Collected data
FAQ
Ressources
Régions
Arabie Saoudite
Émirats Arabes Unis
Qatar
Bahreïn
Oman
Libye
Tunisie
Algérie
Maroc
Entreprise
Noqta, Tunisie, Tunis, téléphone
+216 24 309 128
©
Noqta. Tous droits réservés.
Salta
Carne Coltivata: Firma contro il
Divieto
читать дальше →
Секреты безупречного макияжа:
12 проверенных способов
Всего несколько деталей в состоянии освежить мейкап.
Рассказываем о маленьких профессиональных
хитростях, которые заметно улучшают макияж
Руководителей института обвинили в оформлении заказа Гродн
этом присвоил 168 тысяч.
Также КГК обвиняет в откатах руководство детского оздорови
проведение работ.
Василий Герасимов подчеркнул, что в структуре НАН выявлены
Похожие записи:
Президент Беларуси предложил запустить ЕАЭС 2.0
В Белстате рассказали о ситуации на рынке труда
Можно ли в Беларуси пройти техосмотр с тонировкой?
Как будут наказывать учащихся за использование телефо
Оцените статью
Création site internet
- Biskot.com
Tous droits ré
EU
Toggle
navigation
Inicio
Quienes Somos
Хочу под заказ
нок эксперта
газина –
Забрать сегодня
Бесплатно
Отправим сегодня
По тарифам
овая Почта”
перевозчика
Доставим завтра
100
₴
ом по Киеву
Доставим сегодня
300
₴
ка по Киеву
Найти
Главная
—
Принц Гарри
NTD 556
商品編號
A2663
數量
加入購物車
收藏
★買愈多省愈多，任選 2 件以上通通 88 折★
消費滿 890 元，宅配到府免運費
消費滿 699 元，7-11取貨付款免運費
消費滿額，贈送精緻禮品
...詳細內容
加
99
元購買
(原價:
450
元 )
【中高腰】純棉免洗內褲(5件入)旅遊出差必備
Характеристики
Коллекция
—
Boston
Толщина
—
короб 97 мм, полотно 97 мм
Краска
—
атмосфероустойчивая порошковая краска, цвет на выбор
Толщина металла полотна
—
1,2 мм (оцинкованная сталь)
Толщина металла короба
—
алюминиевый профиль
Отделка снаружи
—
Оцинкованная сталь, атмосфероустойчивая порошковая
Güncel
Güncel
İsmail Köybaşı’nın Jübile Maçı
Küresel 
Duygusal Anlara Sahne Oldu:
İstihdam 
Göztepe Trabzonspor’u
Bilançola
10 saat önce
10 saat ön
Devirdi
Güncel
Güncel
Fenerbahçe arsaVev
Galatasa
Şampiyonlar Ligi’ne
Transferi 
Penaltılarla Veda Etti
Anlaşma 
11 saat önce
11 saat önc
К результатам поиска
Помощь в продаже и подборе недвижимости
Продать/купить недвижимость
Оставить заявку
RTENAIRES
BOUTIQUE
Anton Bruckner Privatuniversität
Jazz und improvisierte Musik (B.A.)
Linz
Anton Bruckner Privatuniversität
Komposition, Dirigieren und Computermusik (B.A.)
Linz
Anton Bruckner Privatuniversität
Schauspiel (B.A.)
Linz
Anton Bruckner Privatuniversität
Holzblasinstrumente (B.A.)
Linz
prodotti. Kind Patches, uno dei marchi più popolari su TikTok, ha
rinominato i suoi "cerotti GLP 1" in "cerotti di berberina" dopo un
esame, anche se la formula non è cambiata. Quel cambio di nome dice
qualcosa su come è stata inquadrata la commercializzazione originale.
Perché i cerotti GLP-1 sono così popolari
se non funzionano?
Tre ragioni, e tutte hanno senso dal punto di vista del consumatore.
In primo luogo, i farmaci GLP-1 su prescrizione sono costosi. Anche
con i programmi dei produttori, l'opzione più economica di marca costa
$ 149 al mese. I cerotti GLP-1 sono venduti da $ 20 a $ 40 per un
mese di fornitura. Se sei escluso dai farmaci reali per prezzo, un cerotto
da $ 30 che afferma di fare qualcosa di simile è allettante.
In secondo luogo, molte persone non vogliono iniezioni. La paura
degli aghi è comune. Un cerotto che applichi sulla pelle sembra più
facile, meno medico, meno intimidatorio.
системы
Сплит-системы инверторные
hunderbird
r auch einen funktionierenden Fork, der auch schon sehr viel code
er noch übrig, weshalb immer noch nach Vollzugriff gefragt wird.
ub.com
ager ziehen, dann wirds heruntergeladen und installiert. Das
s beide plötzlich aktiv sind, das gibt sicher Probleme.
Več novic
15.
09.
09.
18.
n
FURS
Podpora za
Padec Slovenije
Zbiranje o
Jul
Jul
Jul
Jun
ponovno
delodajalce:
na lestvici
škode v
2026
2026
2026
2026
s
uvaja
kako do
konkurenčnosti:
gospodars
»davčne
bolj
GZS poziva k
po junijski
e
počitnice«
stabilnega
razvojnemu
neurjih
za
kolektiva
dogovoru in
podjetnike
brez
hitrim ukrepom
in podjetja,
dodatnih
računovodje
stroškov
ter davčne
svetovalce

Brief: Using the records above, filter out every line that lacks the string "Noqta" and copy the rest.

Task response:
Noqta, Tunisie, Tunis, téléphone
Noqta. Tous droits réservés.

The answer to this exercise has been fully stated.